Lapolla took the interim town manager torch from the late Thomas Hartnett, who was the former manager here 2003-10. Hartnett, 75, who was hired July 19, 2023, suddenly died at his Normandy Shores home Aug. 6, 2023. One of the Rahway native’s bequests was for donations to the Montclair Ambulance Unit.
Deputy Township Manager Brian Scantlebury was made acting manager to replace then-Town Manager Timothy Stafford at the council’s July 19, 2023 meeting. Stafford was first put on paid administrative leave Oct. 26, 2022 and was terminated April 20, 2023. Stafford had been accused by several employees of and later found in a report to have created a hostile workplace environment and had retaliated against whistleblowers.
GLEN RIDGE / BELLEVILLE – Glen Ridge, Belleville and Montclair would figure prominently on a prospective lifetime passport stamp or steamer trunk sticker that the late Judith Chaiken Granick would have carried while she had traveled among 10 towns in four states in her 85 years on Earth.
Granick, who died Dec. 27 in Dan Diego, was born into a three generation Chaiken family of six while in Belleville 1949-64 and, while in Glen Ridge, 1980-2020, raised two daughters with second husband Leonard.
The former Judith Nina Chaiken joined her grandmother, parents Lazar “Lou,” mother Helen Miller and sisters Cynthia and Wendy from her 1949 birth at 179 Smallwood Dr. and at 87 Beech St. from 1950 until the family had moved to Clark and Woodbridge’s Colonia section.
Chaiken and her family were Cong.
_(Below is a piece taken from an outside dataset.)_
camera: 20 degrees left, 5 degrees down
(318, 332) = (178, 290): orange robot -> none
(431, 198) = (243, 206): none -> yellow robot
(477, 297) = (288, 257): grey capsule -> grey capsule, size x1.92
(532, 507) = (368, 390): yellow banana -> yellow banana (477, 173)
Ahavath Achim members, and herself as a Women’s Club member, when the temple was at Court St. Where the prospective high school class of 1967 graduate had done so here, or at Woodbridge or at Clark’s Arthur L. Johnson Union County Regional High School remains unknown.
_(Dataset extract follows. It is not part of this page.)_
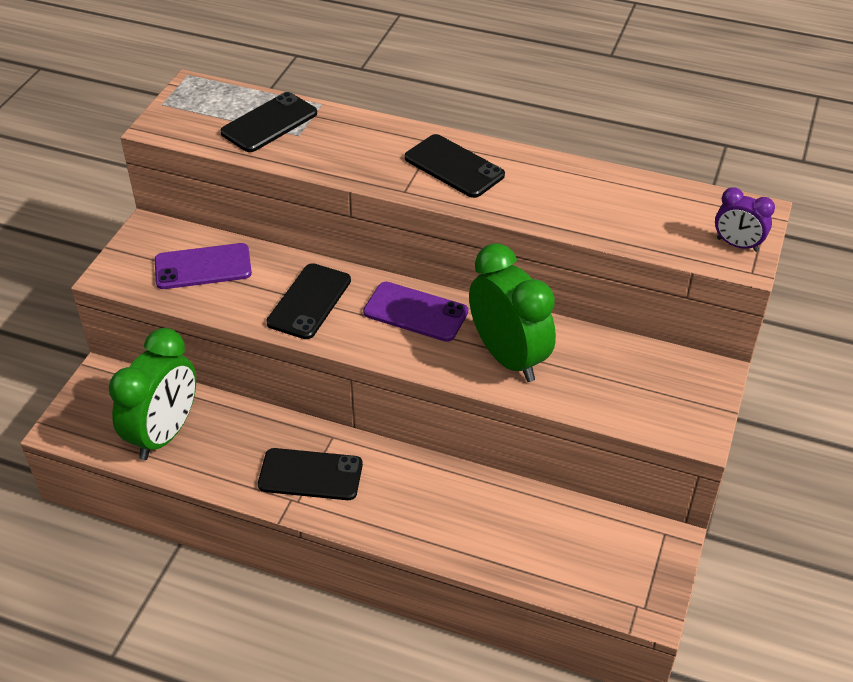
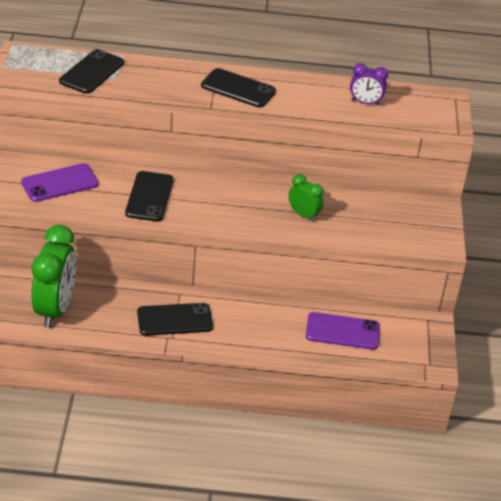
camera: 20 degrees left, 5 degrees down
(415, 312) = (228, 194): purple phone -> purple phone (342, 331)
(508, 357) = (303, 215): green clock -> green clock, size x0.51
(737, 245) = (443, 118): purple clock -> purple clock (365, 102)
Chaiken came to Glen Ridge after she and Leonard Granick had met while studying at FDU-Teaneck in the 1970s and first moved to 352 Maolis Ave. in 1980 and, in 1982, 356 Maolis. It was from there where they raised daughters Jennifer (Glen Ridge High School Class of 1986) and Courtney (Class of 1990).
Judith was Montclair Public Schools Director of Planning, Research and Evaluation. She was part of the N.J, Department of Education’s core team in the agency’s takeover of Jersey City Public Schools. Len was Assistant Research Director at Newark’s UMDNJ. They retired to Las Vegas in 2000 but kept their house here in Courtney’s name.
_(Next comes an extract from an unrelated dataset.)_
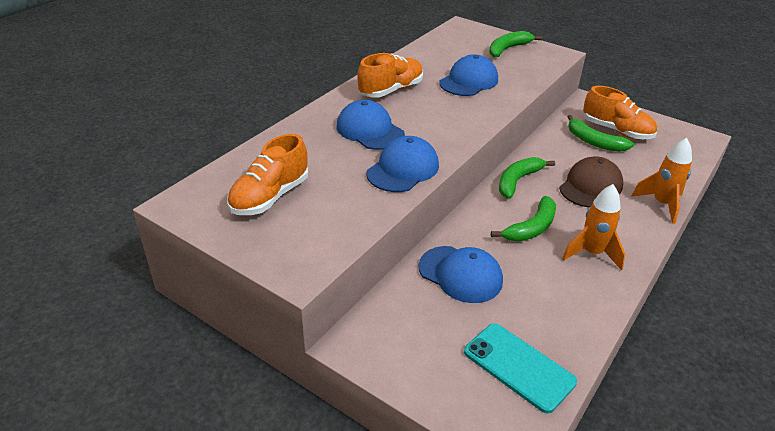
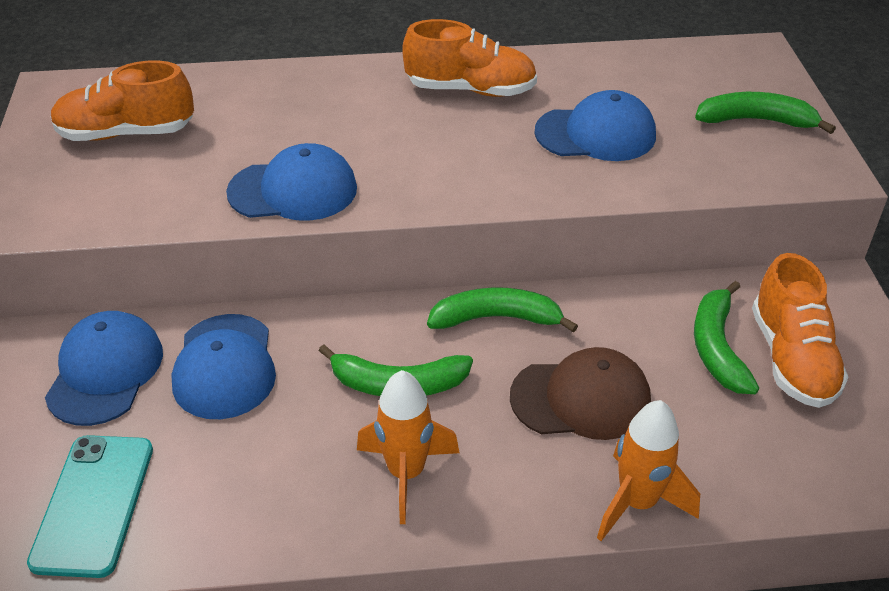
camera: 50 degrees right, 5 degrees up
(370, 130) = (350, 124): blue cap -> blue cap (105, 372)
Judith moved to be closer to Jennifer after Len had died in 2020. Her and Len’s remains were reunited at the family’s burial plot at Woodbridge’s Beth Israel Memorial Park.
NUTLEY – The Nutley Irish Association’s March 20 St. Patrick’s Day Parade may double as a memorial for one of its own, Patrick Morris. Morris, 77, who died Jan. 9, was one of the parade’s deputy grand marshals in 2000. Four grandchildren also survived him.
Morris had died of injuries he had suffered in a Garden State Parkway crash in Old Bridge. A State Police spokesman said that Morris’ car was going north when his car left the road and struck trees a mile north of Exit 120-Laurence Harbor at about 10 a.m. Jan. 4. He died at a local hospital the following Thursday.
Morris, who was born in Newark June 26, 1947 to a family of eight, came to Nutley via the U.S. Navy during the Vietnam War era. He enlisted Aug. 1, 1964 and was honorably discharged as an E4 Dec. 1, 1968.
Morris was a 20-year bartender at the Nutley Pub at 229 Centre St. until it closed on Aug. 5, 2014. He then worked for the Original Mr. Bruno’s Pizzeria in Lyndhurst.
Son Stephen, daughter Kerrie, brother Kevin and sisters Helen Schedeman and Mary Davis are among his survivors. Wife Kathleen, brother Joseph and sisters Marion Vizzone and Charlotte Moncelsi predeceased him.
The family and Lyndhurst’s Stellato Funeral Home are planning a future memorial service. Donations may be made to the St. Jude’s Children’s Hospital.